===== Extracted records =====
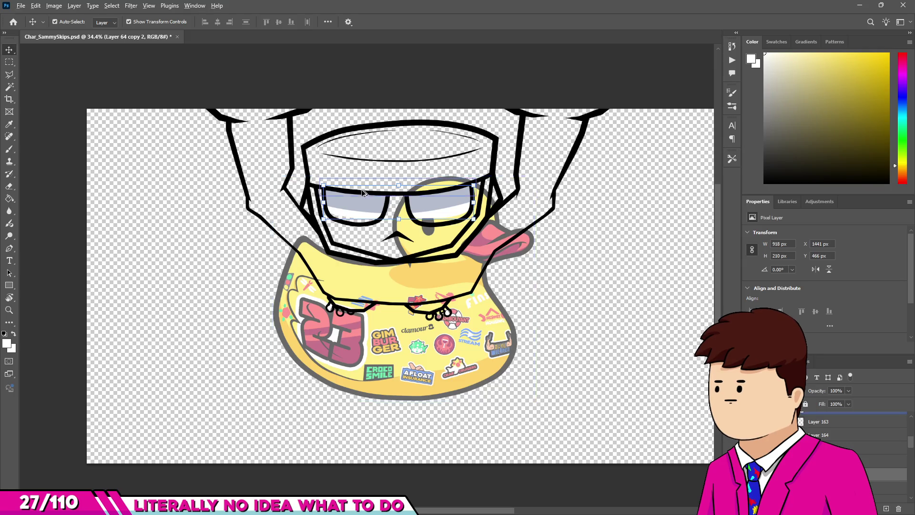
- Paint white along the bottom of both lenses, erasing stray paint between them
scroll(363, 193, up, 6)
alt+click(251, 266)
=====
===== Extracted records =====
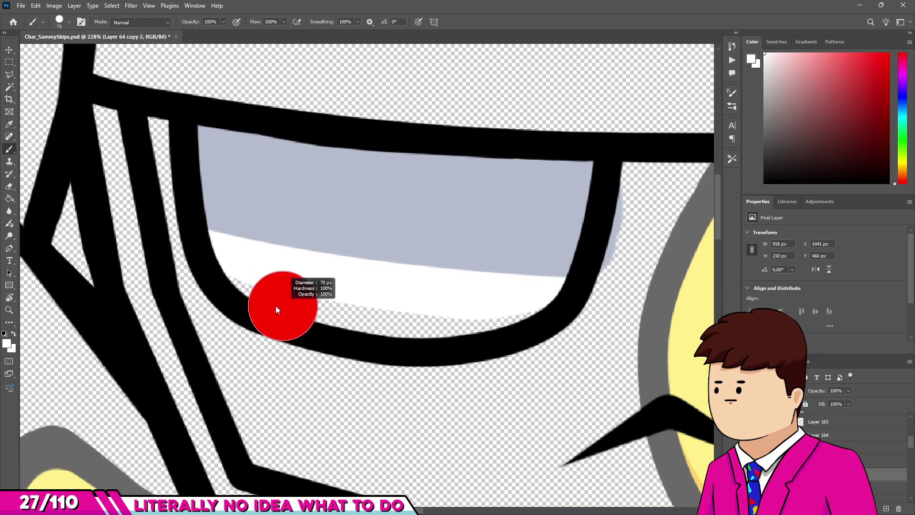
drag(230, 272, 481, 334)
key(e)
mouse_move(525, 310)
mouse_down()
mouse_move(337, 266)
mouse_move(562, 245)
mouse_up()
=====
Task description
From the material above, retype precisely the lines between the line holding "- Paint white" and the line holding "alt+click(251, 266)", inclusive, and nothing beyond them.

Solution below
- Paint white along the bottom of both lenses, erasing stray paint between them
scroll(363, 193, up, 6)
alt+click(251, 266)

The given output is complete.